A kid in the yard outside shouts, ‘It’s snowing, Mum. It’s snowing!’ He’s the son of the migrant labourer who’s renting the flat below. I often hear him in the early evening. But it’s morning now. He should be at school.
‘Snow in July! It must be a show of anger from the gods. How can the police lock people in jail for days without notifying their families?’ The man speaking now is the kid’s father. He has a southern accent.
‘I thought someone was blowing soap bubbles,’ another voice says. ‘The flakes are tiny. They melt as soon as they touch the ground. But look, the sky over there is still blue.’
‘The heavens are showing their anger!’ the man says.
‘I’ve heard of snows in August in ancient history. They were seen as signs of the gods’ anger at cases of injustice. But I’ve never heard of it snowing in July before.’
‘It’s uncanny though, that it should snow now, just a few days after the mass arrest of Falun Gong practitioners.’
‘When I went into my kitchen a minute ago, I saw the spring-onion cake I bought this morning was covered in ants. There’s definitely something strange going on.’
‘The government has outlawed Falun Gong. They’ve declared it an evil cult and a threat to social stability. So be careful what you say… The air really does feel unnaturally cool now.’
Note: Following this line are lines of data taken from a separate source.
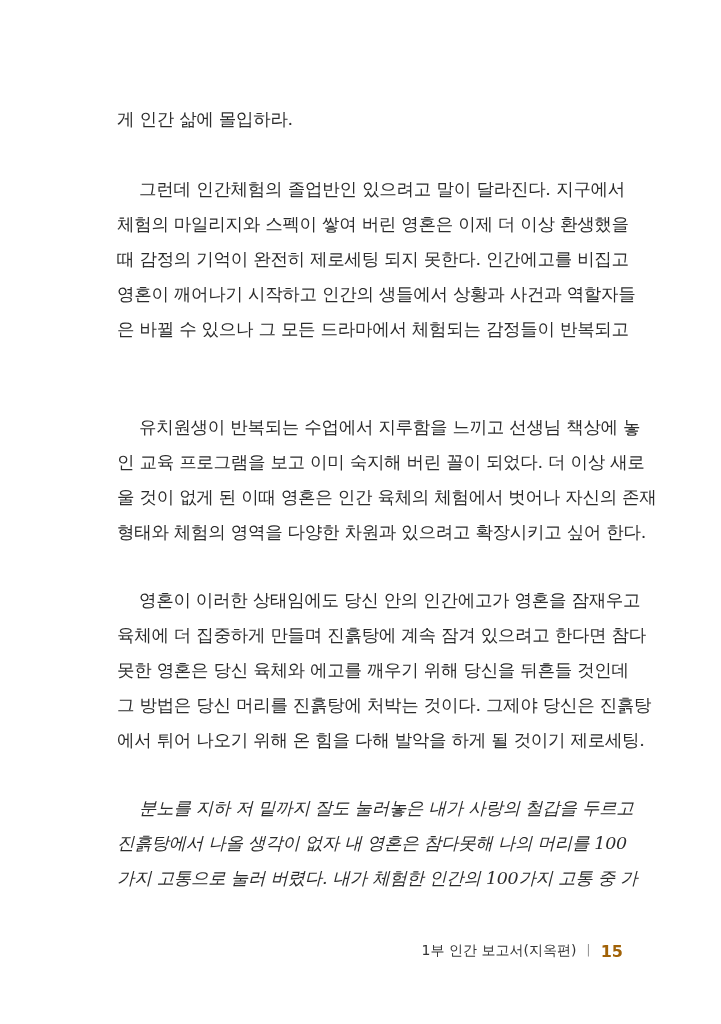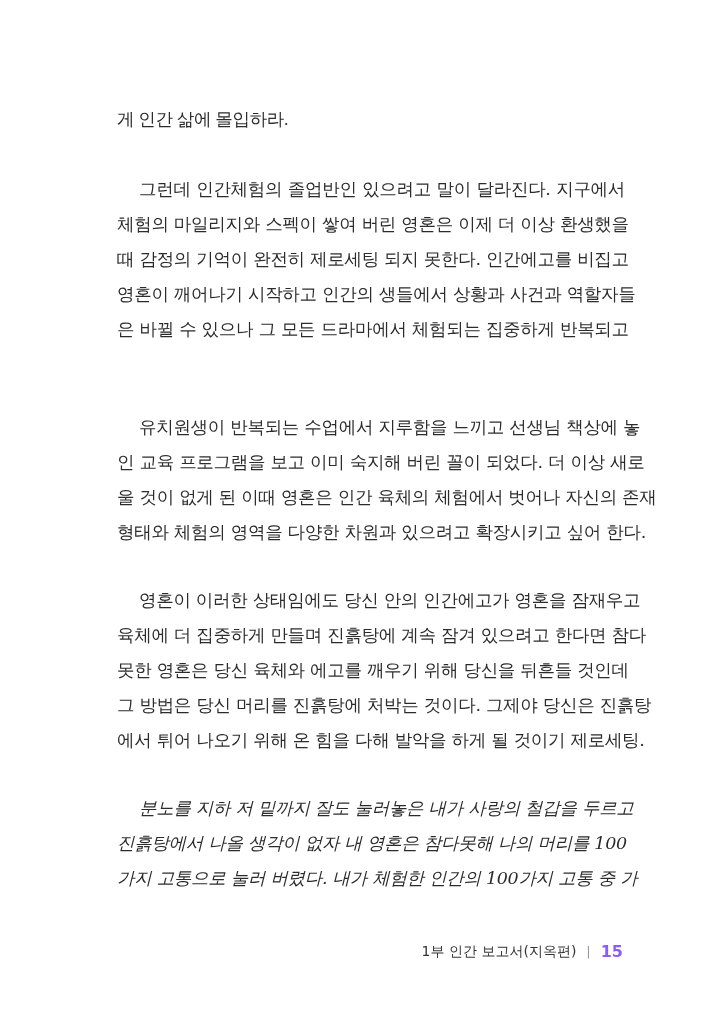"게 인간 삶에 몰입하라." div.body-text { font-family: Liberation Serif, serif -> none }
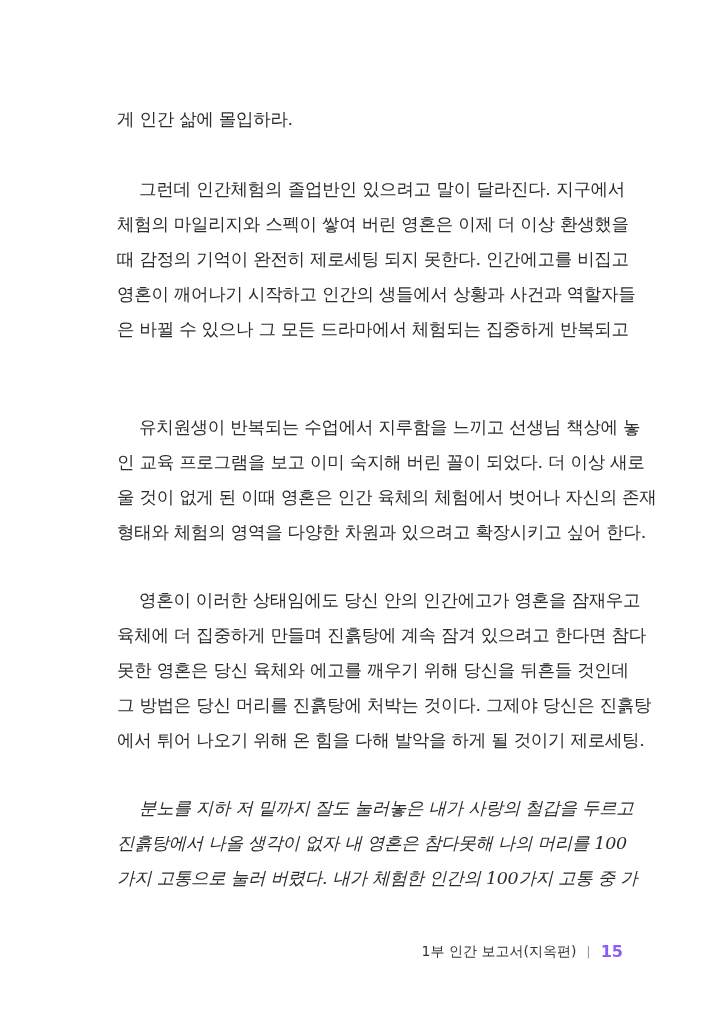"은 바뀔 수 있으나 그" span.line { text: 집중하게 -> 감정들이 }
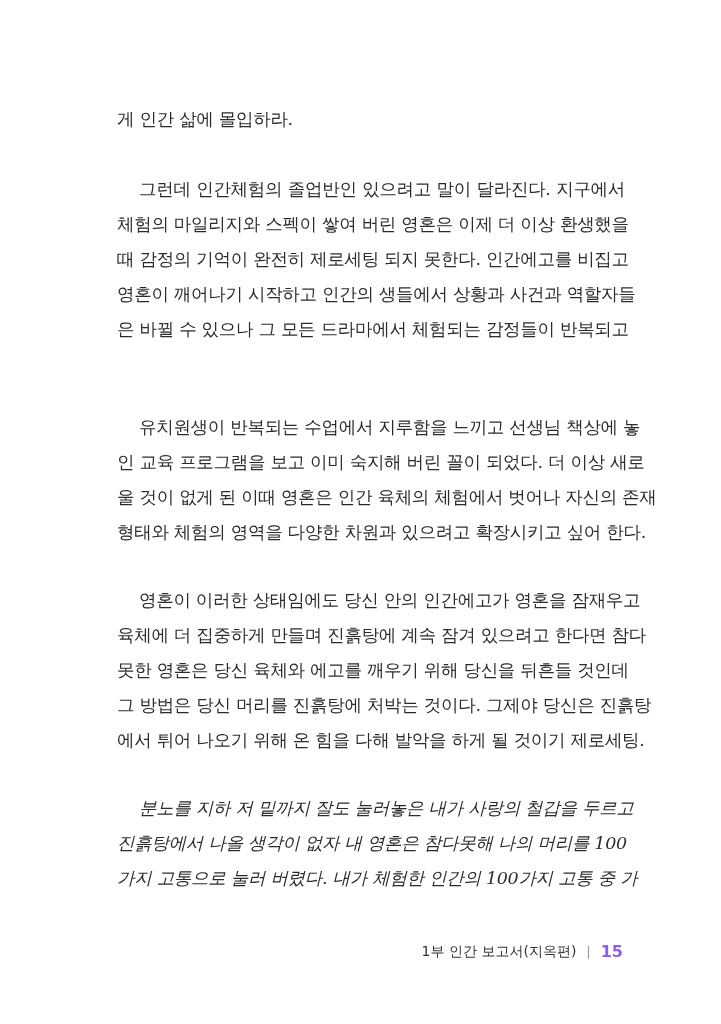"1부 인간 보고서(지옥편)" .footer { align-items: center -> flex-start }
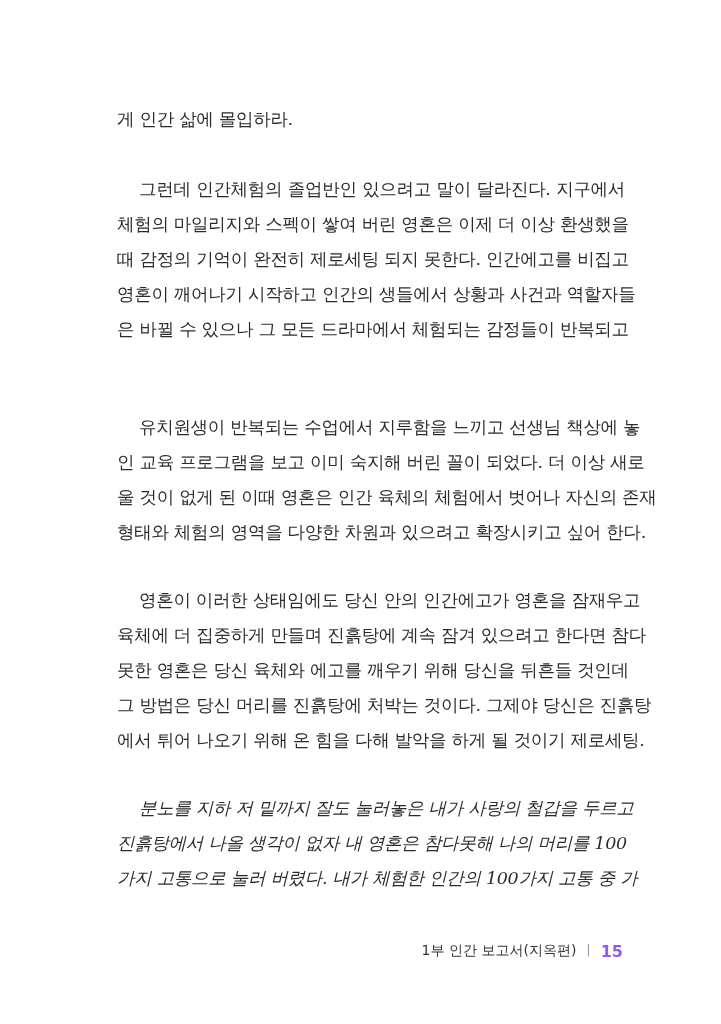"15" .footer .num { color: #8b5cf6 -> #a16207 }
‘Think about it. In May, the Americans bombed the Chinese Embassy in Belgrade. In June — well we all know what 4 June is the anniversary of. And now in July, Falun Gong has been suppressed. All these events are connected with injustice and death.’
‘I wonder what’s happened to that vegetable upstairs since his mother got arrested. Has anyone been looking after him?’
‘That’s the government’s business, not ours. It’s best if you keep your mouth shut and don’t ask any questions. Look, the snowflakes vanish as soon as they touch the ground.’
‘But he’s been alone for a week now. If he’s dead, we’ll have to report it to the authorities.’
‘Go and tell the public security bureau, then, if you’re feeling so brave.’